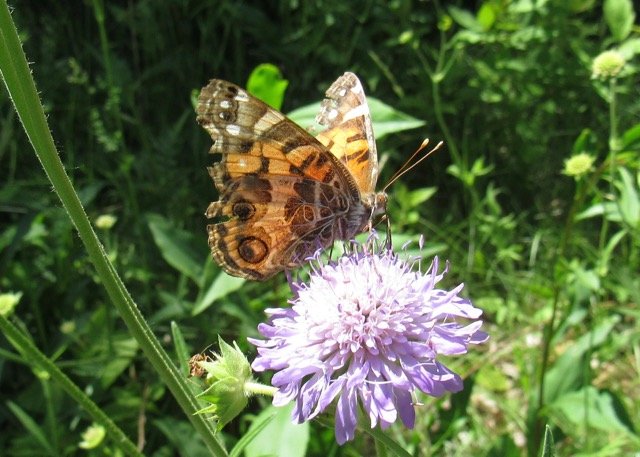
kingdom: Animalia
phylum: Arthropoda
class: Insecta
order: Lepidoptera
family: Nymphalidae
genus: Vanessa
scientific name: Vanessa virginiensis
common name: American Lady
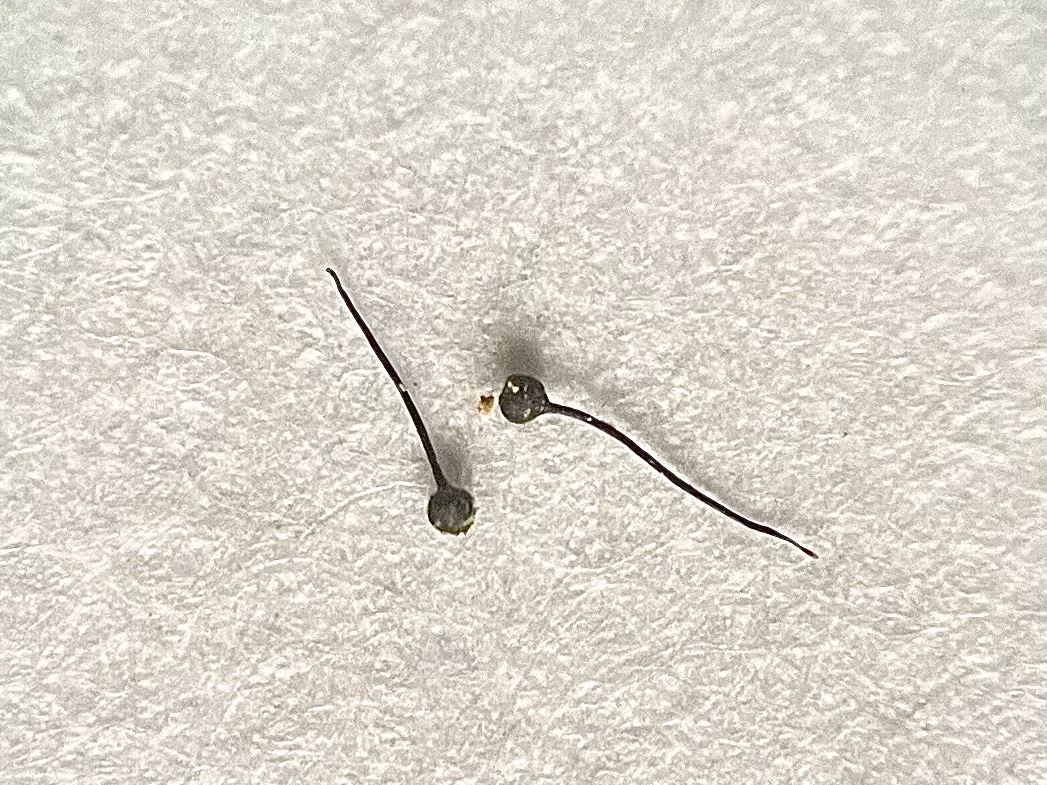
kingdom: Fungi
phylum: Ascomycota
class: Sordariomycetes
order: Ophiostomatales
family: Ophiostomataceae
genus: Sporothrix
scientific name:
============================================================
GOAL » Rewrite the lines above, renaming "scientific name" to "species name" wherever it occurs and changing nothing else. Leave out the pictures.

THE RESPONSE »
kingdom: Animalia
phylum: Arthropoda
class: Insecta
order: Lepidoptera
family: Nymphalidae
genus: Vanessa
species name: Vanessa virginiensis
common name: American Lady
kingdom: Fungi
phylum: Ascomycota
class: Sordariomycetes
order: Ophiostomatales
family: Ophiostomataceae
genus: Sporothrix
species name:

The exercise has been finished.